Pero, ¿tan grande va a ser esa factura? Sobre este particular, las proyecciones demográficas y económicas –que han fracasado estrepitosamente en el pasado inmediato: los mismos que hoy vuelven a atemorizarnos son quienes pronosticaron que nuestra Seguridad Social entraría en quiebra técnica en el 2005- vienen a decirnos, en números redondos, que si hoy destinamos el 9 por ciento de nuestro PIB a pagar las pensiones dentro de cuarenta años tendríamos que pagar el 15 por ciento y que eso sería insoportable. Y yo pregunto ¿por qué va a ser insoportable? Suponiendo que la tarta –el PIB- siguiera siendo del mismo tamaño y el número de comensales totales (47 millones de habitantes dicen esos pronósticos) apenas varíe, es completamente lógico que si los comensales de la tercera edad aumentan en términos relativos respecto a los activos consuman una parte mayor de esa tarta. Pero atención: sucede que esos mismos pronosticadores tienen que reconocer que, con un crecimiento moderado interanual del PIB –al que volveremos tras la crisis: la historia del capitalismo lo demuestra- dentro de cuarenta años nuestro PIB será aproximadamente el doble que el actual. Es decir, que si la tarta tiene hoy cien porciones –de las que nueve se destinan a los pasivos y 91 a los activos- dentro de cuarenta años tendrá doscientas porciones, el 15 por ciento de las cuales, es decir treinta, habrá que destinar a los pasivos, quedando nada menos que ciento setenta para los activos. Me resisto a pensar que nuestros hijos y nietos sean tan glotones que nieguen a sus mayores ese quince por ciento de la tarta global.

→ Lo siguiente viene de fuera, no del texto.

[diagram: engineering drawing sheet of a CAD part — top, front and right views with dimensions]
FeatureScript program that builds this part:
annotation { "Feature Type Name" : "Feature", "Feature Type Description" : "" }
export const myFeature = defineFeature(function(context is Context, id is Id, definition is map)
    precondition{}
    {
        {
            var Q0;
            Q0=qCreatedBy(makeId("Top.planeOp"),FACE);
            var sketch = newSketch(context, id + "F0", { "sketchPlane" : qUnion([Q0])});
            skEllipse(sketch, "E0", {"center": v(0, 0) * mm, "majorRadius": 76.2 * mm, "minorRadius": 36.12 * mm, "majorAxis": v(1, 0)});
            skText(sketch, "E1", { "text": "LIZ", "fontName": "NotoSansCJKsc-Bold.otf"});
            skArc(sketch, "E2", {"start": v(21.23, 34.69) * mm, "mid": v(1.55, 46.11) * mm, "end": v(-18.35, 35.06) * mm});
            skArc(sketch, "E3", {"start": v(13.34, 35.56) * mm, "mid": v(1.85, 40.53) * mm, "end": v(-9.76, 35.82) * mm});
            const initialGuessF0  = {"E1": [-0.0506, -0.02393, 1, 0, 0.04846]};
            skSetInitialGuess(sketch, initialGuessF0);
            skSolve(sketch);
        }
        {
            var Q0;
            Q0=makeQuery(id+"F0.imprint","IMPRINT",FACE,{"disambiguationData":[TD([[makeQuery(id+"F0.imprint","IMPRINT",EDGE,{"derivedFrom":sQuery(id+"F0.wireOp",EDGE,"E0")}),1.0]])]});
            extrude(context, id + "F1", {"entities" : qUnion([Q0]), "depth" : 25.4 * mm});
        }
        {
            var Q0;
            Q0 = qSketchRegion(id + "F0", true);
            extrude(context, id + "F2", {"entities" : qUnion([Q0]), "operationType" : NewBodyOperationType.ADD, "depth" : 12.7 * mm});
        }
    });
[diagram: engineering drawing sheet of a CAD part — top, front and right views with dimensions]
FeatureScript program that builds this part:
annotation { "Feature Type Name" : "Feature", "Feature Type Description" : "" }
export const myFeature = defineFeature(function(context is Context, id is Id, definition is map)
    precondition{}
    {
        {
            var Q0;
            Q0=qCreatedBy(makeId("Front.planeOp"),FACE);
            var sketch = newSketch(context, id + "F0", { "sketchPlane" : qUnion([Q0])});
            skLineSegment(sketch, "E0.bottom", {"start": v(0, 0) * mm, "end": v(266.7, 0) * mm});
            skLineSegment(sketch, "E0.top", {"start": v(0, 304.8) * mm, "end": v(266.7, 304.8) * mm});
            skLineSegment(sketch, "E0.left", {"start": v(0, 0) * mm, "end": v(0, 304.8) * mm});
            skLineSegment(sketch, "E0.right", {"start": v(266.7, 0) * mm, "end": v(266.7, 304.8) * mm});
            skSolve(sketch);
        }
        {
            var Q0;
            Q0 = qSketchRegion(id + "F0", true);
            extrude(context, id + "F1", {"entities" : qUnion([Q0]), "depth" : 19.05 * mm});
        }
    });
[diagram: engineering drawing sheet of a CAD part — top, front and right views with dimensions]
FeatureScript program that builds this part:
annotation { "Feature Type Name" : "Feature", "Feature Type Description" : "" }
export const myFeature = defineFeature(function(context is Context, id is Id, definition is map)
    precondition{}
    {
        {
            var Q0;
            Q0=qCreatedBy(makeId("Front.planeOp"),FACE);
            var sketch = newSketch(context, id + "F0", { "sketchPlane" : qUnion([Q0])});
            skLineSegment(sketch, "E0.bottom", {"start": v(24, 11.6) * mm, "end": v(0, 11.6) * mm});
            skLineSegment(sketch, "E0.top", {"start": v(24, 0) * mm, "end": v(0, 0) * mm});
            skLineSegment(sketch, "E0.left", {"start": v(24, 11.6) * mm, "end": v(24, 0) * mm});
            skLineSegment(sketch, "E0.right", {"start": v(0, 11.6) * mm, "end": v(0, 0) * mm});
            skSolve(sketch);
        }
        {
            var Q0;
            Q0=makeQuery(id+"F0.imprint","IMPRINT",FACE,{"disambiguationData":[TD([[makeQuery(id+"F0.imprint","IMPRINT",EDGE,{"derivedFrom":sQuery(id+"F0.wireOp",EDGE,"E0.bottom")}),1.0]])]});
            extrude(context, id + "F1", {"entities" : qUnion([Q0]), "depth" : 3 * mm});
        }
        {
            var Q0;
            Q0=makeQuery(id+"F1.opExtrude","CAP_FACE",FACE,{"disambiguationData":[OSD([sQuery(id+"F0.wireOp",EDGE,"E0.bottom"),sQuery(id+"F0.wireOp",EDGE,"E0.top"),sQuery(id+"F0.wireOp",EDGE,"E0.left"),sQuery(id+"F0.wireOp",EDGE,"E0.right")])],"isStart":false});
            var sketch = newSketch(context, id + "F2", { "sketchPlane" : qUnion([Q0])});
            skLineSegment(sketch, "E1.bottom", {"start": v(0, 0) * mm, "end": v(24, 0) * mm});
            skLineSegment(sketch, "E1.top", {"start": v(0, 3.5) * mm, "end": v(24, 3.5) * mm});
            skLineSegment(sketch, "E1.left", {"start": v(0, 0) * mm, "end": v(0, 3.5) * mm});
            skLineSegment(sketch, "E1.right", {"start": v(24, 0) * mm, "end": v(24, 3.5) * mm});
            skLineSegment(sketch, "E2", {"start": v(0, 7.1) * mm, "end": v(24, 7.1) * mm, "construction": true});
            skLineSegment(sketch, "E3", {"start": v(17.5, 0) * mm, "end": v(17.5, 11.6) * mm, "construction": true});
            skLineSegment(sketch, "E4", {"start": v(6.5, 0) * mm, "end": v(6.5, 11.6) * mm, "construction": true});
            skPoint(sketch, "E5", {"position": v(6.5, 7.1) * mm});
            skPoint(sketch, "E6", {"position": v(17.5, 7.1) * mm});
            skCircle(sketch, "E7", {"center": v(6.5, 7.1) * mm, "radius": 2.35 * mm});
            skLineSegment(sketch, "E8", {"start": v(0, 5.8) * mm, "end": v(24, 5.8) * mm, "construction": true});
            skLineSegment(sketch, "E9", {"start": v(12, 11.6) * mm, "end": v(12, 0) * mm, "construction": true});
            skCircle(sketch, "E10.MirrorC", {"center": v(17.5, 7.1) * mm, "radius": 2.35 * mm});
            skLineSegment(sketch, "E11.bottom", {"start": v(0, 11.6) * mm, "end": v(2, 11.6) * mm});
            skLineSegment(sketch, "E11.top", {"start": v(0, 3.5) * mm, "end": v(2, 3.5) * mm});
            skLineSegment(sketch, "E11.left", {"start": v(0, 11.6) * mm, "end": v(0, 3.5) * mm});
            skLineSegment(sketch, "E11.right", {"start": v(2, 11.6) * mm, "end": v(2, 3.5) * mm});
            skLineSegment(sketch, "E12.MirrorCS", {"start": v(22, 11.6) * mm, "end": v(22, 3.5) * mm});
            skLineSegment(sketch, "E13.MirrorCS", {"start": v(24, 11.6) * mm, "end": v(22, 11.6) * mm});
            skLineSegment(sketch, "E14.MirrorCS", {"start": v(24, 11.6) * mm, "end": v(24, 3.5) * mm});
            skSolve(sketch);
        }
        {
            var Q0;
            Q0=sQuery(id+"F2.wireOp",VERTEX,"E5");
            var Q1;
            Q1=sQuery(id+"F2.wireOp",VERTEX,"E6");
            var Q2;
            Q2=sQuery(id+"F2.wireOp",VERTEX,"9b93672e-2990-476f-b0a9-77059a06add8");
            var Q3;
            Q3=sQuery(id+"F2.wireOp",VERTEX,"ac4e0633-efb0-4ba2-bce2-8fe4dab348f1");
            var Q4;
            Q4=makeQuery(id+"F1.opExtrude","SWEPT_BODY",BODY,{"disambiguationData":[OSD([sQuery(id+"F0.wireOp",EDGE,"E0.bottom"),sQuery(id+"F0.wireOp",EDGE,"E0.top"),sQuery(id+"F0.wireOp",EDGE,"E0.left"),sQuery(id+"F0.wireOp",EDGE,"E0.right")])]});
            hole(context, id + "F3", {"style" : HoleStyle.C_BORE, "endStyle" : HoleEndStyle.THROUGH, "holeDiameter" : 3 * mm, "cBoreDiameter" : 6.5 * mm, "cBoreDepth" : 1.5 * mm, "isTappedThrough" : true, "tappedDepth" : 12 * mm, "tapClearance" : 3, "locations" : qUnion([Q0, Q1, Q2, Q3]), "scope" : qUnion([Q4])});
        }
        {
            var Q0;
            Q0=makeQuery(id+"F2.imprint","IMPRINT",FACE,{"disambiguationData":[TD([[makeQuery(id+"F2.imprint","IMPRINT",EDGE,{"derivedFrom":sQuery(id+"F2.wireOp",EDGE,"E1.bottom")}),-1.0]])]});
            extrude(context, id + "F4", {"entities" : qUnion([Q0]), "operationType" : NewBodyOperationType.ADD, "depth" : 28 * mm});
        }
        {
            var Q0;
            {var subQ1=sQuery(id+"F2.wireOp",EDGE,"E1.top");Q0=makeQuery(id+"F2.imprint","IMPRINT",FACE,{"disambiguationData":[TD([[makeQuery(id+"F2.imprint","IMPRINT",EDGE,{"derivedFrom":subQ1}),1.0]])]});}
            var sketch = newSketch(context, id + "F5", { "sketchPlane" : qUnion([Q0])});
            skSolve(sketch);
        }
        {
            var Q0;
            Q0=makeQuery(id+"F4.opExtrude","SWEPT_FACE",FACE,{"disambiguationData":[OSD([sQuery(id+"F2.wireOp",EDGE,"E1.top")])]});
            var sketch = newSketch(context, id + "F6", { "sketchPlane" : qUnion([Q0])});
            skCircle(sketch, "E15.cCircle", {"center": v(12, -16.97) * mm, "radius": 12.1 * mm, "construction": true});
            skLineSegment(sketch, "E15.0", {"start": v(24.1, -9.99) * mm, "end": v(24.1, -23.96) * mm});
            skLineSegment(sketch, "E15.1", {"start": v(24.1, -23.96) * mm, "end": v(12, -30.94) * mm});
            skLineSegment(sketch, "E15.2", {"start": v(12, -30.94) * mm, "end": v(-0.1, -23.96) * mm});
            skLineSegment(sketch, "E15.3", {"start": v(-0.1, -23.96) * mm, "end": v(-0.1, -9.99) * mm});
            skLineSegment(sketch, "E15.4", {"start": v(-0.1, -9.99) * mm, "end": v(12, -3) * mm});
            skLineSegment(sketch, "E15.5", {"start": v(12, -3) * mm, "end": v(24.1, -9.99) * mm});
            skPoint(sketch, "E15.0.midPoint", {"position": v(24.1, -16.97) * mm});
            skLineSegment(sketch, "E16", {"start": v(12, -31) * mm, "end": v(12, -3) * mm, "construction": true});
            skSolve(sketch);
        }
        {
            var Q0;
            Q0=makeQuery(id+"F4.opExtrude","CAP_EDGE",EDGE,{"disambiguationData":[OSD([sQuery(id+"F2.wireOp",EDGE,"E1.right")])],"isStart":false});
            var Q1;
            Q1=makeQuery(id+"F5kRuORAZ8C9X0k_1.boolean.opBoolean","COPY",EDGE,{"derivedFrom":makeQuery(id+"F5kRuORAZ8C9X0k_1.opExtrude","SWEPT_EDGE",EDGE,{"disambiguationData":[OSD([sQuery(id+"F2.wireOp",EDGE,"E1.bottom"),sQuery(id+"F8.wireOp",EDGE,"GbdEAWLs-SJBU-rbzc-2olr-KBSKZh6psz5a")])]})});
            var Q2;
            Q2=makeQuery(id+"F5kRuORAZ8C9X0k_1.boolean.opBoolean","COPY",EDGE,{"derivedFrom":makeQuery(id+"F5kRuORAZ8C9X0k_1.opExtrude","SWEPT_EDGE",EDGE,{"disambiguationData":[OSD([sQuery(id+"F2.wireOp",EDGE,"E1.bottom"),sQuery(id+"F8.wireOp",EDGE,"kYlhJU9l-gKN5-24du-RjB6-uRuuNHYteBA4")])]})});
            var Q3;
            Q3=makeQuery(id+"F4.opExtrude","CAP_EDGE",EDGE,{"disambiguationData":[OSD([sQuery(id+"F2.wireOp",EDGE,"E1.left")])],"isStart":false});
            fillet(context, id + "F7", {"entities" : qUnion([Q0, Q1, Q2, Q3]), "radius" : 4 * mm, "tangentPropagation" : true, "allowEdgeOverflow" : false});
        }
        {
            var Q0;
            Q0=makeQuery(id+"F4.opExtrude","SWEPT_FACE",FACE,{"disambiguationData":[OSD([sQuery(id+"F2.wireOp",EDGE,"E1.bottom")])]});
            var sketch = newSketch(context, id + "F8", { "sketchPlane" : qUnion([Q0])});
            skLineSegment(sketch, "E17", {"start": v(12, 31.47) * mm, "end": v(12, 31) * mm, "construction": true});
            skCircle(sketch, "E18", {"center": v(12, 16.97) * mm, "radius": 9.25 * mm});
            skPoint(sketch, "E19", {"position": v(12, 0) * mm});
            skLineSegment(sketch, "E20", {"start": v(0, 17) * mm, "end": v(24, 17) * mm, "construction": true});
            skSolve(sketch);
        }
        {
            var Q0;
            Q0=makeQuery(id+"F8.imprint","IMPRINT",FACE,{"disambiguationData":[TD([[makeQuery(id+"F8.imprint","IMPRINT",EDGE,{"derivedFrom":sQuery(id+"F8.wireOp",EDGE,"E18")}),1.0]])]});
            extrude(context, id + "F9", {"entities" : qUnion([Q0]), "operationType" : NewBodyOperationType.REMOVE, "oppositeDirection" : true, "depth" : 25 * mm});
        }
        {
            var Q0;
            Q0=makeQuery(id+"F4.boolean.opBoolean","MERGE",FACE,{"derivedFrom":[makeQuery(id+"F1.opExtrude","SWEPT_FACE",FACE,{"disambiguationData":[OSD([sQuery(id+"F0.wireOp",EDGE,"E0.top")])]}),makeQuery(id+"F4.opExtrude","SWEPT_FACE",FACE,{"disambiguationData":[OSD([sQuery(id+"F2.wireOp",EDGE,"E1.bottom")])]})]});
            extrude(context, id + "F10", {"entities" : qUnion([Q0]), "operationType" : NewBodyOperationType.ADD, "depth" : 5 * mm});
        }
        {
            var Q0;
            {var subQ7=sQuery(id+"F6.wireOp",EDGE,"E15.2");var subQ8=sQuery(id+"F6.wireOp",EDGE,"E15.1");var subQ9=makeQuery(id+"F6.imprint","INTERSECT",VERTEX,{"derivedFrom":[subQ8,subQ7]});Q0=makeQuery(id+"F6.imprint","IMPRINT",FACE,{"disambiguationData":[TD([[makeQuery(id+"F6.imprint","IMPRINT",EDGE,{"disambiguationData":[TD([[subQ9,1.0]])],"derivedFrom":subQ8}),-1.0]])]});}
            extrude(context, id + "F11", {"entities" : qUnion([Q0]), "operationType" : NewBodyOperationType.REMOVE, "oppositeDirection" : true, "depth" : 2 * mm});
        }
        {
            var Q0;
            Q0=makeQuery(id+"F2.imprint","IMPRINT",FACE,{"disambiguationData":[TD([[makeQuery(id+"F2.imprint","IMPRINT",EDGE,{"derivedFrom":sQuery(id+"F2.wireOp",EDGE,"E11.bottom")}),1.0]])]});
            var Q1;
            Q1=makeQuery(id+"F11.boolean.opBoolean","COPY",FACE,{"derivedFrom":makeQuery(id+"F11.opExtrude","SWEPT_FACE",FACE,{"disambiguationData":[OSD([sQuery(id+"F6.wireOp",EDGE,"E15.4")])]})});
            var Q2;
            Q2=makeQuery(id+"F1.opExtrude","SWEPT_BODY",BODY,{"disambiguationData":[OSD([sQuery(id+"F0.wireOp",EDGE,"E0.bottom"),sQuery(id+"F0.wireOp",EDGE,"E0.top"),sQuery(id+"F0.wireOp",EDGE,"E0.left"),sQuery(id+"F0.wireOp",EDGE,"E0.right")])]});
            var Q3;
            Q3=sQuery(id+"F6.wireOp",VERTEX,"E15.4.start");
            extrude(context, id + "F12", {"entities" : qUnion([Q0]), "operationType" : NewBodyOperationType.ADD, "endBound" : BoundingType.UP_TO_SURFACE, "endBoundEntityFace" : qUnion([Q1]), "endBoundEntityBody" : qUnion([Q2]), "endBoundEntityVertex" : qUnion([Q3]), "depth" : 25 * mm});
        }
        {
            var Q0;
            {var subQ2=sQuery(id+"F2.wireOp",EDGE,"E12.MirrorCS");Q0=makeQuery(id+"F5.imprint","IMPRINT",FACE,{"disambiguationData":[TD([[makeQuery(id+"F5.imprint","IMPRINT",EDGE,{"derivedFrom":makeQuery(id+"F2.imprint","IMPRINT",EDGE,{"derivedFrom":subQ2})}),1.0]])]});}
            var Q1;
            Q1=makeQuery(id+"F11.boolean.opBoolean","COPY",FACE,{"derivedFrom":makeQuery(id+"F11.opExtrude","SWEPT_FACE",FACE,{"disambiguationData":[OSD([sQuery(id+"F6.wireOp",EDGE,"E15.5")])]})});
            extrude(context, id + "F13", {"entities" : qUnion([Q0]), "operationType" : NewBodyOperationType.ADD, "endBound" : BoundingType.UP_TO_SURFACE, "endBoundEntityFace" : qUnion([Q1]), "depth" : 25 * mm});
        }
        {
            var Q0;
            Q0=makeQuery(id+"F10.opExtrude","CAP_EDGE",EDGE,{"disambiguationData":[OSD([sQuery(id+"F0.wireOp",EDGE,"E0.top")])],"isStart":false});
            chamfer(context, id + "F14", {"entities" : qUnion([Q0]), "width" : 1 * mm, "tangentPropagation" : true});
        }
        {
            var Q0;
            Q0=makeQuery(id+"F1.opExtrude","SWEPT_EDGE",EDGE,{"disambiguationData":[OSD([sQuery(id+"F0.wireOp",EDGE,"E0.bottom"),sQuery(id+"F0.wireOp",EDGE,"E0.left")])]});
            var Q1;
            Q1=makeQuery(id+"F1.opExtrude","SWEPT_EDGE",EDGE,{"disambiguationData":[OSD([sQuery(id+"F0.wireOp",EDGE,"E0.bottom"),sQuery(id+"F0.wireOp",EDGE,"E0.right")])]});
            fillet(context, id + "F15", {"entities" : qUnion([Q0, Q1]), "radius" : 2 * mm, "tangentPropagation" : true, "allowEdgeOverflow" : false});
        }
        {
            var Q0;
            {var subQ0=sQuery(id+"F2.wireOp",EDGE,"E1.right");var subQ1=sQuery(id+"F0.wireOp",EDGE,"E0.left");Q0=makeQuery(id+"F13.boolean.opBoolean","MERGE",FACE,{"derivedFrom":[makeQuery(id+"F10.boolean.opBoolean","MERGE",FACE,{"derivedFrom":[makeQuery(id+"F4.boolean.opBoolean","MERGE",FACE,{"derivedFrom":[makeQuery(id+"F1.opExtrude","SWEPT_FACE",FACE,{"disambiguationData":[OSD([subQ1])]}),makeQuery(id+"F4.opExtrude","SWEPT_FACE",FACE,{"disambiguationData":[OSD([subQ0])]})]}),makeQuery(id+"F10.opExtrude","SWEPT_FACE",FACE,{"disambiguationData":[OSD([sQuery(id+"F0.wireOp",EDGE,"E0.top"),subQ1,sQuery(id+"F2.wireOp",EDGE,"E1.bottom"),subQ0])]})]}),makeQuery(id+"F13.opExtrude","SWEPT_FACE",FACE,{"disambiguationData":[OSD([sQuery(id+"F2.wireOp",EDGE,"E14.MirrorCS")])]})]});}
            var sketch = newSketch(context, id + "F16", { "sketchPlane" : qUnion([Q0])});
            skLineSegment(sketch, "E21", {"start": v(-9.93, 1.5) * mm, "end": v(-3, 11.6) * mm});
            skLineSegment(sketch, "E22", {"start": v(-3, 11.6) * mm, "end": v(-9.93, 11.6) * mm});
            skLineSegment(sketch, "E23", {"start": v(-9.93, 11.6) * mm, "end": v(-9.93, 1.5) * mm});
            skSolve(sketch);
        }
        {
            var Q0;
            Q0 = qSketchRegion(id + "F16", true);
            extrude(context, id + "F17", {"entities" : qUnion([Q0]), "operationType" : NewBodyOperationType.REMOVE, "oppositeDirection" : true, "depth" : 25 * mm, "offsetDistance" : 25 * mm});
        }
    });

Dicho en otros términos y concluyo: la relación personas en edad de trabajar-personas jubiladas, cuyo deterioro está en la base de todos los augurios catastrofistas sobre nuestro sistema de pensiones, es un elemento a tener en cuenta pero ni de lejos es el factor determinante de esta cuestión. Hace poco decía el conocido especialista en el Estado del Bienestar Esping Andersen que el futuro de las pensiones está en las guarderías infantiles. Parecía una broma pero no lo es en absoluto: se trata de facilitar que la tasa de actividad femenina supere los veinte puntos de desventaja que tiene en nuestro país respecto a la masculina –que eso sí que es, además de un escándalo, insostenible- porque, en definitiva, lo que importa es que la mayor parte de las personas en edad de trabajar –mujeres y hombres- se incorporen al mercado de trabajo, que realmente encuentren un puesto de trabajo y que trabajen de la manera más productiva posible: es decir, que la tarta aumente. Después ya nos ocuparemos de repartirla. Pero, claro está, ponerse a hablar de un tema estratégico como las pensiones en un momento de crisis económica aguda como el actual no sé si calificarlo como inoportuno o como “oportunismo obsceno”: el que ejerce ese monstruo de las cien cabezas que llaman los mercados financieros.